Trip report and thanks - Rome
We are spending 10 days near the Pza del Clodio. Love the apartment and the neighborhood. This is our second trip to Rome (the first for 2 weeks 2 years ago). Our culinary experiences in Rome have been somewhat mediocre (but then we live in a serious travel destination and understand that there are a few great restaurants in our town, surrounded by the rest that the tourists eat at.) My apartment here has internet access so I have been furiously querying the boards to find places to eat - so thanks to you all so far.
1. Enoteca Cortina (on Via del Gesu) - had lunch there with a to die for veal stew along with a nice tiramisu. I asked the American couple at the table next to ours (who were eating the two pasta dishes on the menu their recommendations - one was a timbale and the other a pomodoro - they said the pomodoro which was not fabulous. After they left, a table full of Italians came in and ordered the timbale. Good value, good food. (primi around 7 euro, secondi around 10 euro) only open at lunch?

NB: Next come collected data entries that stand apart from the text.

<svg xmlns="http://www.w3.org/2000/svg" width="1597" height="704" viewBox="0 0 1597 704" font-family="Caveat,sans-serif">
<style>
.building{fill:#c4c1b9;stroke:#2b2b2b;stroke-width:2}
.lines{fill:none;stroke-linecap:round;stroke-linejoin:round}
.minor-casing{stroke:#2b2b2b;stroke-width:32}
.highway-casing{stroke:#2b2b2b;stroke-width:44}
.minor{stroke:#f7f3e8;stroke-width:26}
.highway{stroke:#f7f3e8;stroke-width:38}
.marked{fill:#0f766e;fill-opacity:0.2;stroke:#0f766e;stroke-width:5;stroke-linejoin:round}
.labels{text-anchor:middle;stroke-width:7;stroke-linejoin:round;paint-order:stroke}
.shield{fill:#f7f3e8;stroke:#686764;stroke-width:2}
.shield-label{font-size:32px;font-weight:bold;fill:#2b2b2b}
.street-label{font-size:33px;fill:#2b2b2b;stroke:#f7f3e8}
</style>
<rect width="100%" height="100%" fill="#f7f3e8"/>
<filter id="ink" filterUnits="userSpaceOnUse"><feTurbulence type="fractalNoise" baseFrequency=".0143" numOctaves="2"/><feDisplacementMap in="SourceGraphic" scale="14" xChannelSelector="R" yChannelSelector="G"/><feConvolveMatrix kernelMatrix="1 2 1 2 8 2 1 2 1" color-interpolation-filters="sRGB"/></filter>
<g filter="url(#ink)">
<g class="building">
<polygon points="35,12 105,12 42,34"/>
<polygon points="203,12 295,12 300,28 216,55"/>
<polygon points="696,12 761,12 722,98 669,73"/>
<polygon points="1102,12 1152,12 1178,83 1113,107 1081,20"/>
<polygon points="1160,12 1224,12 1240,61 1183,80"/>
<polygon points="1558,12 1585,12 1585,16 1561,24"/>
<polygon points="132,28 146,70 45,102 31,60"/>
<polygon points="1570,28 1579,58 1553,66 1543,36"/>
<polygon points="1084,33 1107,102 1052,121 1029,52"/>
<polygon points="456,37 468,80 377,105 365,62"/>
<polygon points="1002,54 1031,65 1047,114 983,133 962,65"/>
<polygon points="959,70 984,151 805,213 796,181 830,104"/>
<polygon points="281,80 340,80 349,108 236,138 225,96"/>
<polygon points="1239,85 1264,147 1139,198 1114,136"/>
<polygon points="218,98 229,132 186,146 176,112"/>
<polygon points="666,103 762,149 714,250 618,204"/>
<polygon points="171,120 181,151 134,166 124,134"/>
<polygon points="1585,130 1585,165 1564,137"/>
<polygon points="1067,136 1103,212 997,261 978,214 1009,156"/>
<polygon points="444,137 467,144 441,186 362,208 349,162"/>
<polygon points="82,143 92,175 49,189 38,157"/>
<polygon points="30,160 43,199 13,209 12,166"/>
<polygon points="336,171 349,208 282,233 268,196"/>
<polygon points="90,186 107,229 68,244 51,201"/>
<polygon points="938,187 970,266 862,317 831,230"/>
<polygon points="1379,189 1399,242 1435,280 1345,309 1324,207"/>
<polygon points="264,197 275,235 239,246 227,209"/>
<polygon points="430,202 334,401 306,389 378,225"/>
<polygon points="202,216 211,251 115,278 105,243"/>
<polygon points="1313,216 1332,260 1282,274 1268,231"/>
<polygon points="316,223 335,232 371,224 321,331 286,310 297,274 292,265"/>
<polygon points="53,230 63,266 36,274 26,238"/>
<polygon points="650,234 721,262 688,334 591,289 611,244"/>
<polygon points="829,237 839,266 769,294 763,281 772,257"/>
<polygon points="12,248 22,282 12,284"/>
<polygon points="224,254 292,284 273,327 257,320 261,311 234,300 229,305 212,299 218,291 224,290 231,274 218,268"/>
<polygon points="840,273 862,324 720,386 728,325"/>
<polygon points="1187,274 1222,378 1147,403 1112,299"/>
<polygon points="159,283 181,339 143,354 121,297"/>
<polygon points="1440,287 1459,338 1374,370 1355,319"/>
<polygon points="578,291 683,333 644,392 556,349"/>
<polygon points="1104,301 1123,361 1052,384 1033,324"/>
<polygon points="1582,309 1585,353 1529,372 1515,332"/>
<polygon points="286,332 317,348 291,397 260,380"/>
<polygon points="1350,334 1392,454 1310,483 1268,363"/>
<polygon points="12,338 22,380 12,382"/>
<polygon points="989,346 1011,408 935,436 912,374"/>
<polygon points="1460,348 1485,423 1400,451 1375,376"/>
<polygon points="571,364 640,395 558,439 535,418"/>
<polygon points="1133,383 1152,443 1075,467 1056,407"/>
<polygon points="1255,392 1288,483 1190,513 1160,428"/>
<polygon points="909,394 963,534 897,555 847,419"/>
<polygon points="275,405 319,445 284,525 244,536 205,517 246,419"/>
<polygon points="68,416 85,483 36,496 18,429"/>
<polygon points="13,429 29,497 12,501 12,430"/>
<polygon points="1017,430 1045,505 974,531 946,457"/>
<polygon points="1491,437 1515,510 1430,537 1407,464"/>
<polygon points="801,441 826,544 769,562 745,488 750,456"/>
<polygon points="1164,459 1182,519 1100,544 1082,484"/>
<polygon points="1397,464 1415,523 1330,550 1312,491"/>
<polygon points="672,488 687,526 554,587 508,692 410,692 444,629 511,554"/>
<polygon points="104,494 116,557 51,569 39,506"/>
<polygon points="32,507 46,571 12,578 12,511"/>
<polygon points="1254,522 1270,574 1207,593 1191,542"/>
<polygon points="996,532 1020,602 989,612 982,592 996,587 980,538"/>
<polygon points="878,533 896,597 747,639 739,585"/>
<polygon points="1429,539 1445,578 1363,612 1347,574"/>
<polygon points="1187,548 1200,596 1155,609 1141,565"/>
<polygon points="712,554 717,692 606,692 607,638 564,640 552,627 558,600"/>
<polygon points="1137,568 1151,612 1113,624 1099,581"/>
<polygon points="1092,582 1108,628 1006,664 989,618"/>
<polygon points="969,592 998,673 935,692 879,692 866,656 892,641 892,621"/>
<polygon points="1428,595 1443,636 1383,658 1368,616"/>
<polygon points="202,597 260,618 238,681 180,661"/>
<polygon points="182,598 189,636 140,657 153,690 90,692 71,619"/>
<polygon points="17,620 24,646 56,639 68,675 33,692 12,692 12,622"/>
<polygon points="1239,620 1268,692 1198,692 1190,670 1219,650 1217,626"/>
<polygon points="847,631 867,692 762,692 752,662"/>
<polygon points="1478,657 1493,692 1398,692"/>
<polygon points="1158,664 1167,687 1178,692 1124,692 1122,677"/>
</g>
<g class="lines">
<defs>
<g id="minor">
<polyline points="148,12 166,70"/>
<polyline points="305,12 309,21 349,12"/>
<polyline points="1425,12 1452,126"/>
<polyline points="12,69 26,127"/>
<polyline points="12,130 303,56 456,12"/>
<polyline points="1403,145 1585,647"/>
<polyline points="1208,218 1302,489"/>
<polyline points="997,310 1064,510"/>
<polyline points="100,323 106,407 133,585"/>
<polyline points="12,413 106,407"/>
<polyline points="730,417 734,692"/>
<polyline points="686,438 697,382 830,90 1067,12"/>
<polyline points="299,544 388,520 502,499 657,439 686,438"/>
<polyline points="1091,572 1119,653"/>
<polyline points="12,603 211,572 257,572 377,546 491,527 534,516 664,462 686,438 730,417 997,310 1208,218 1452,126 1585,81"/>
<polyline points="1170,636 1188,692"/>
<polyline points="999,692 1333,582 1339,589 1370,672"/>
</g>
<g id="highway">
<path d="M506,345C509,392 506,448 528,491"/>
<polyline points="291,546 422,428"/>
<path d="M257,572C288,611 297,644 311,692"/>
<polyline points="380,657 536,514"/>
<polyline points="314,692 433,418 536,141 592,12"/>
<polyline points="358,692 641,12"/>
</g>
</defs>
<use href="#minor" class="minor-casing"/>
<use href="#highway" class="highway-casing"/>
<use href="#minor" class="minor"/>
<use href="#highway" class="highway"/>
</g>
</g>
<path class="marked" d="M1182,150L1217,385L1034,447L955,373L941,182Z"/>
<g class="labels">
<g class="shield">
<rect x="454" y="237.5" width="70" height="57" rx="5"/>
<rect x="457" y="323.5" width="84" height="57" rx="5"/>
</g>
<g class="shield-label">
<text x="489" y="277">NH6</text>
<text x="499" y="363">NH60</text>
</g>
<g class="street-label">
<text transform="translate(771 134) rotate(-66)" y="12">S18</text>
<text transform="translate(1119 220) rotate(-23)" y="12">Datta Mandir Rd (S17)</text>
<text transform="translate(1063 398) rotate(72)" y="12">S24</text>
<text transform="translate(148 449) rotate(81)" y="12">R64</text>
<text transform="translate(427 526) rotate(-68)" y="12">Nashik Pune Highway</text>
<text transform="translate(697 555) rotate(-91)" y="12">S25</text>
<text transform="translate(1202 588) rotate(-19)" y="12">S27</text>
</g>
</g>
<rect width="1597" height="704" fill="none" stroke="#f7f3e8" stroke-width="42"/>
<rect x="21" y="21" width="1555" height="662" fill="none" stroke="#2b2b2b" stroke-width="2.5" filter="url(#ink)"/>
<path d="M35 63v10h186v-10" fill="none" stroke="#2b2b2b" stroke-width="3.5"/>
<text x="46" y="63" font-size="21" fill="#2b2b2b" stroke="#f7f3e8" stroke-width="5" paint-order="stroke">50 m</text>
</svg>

2. Bibi e Romeo (on Via della Giuliana) the main draw is that this is one door away from our apartment. My husband had the filetto with balsamic vinegar reduction and it was the best he's ever had. I had pasta con vongole. (I dunno, but somehow I expected better than dried packaged spaghetti with clams, garlic, and butter, not complex, very greasy). Probably won't return....(around $90 US for one beer, one water, one salad, one primi, and one secondi).
3. Dino e Toni (on Leone IV) - admittedly not fabulous food, but a terribly fun experience. Roughly half of customers are north american, and the other half are Italians. Tony cooks and Dino brings food out. You eat what he tells you to. There was an amazing display of antipasti ranging from very very good (pizza with blue cheese and fried bites with what appeared to be a honey-cream mixture in them) to very, very sad (pizza with a glob of cold cooked spinach on it), entries - a good all'amatriciana, take a pass on the pasta with raddichio, and we got 4 or 5 desserts for the 2 of us - the granita was nice, crem caramel OK. A very good time was had by the audience. This kind of reminded me of destination eating experiences with a dinner theater. (58 E for 2 including 3 large beers and a gazillion plates).
More options to come, appreciate everyone's opinion, we live in Park City, UT, so I'll try and help people out on that board.
You mean Enoteca Corsi.
As for the pasta alle vongole, it may well have been as awful as you describe, but it sounds as though you were expecting something other than the classic Roman dish. Dried spaghetti is correct (though you hope it's a good brand), and the dish, like most Roman classics, is not complex. Butter isn't standard, but many cooks often sneak a little in to make the sauce creamier, and the final product is supposed to be quite oily and is absolutely murder on your shirt. However, simple though the dish is, it is surprising hard to make well. The clams should be large and juicy (i.e., not be overcooked), and the pasta should be well-oiled, but without a puddle of grease in the bottom of your plate (of course, when the dish arrives, you have to mix it up well with your fork). There should be a strong presence of hot pepper and garlic and usually a sprinkling of parsley.
Yes, of course I mean Enoteca Corsi. Too much limoncello.
Yes, it was murder on my shirt - in addition to being a savant on Italian cooking, you have ESP!. I didn't explain the complex very well. There was no red pepper, no spiciness. When I've had this dish at a good restaurant in the states, it has the juicy clams, clam sauce, olive oil, white wine (with or without butter), but then it always has a bit of a kick from the dried red pepper. (In US tho, it is usually made from fresh pasta, I can forgive that and enjoy it with dried). This was very bland, oily, greasy, and garlicky. Just not my thing.
Fresh egg pasta? You're not likely to find that with fish in Italy. Fresh pasta served with seafood is more likely to be made with just flour and water, but those are the poorer, really traditional shapes. I would hazard a guess (unfortunately I don't have ESP, just experience) that you are going to places in the US where they are under the (mistaken) impression that fresh is always better than dried.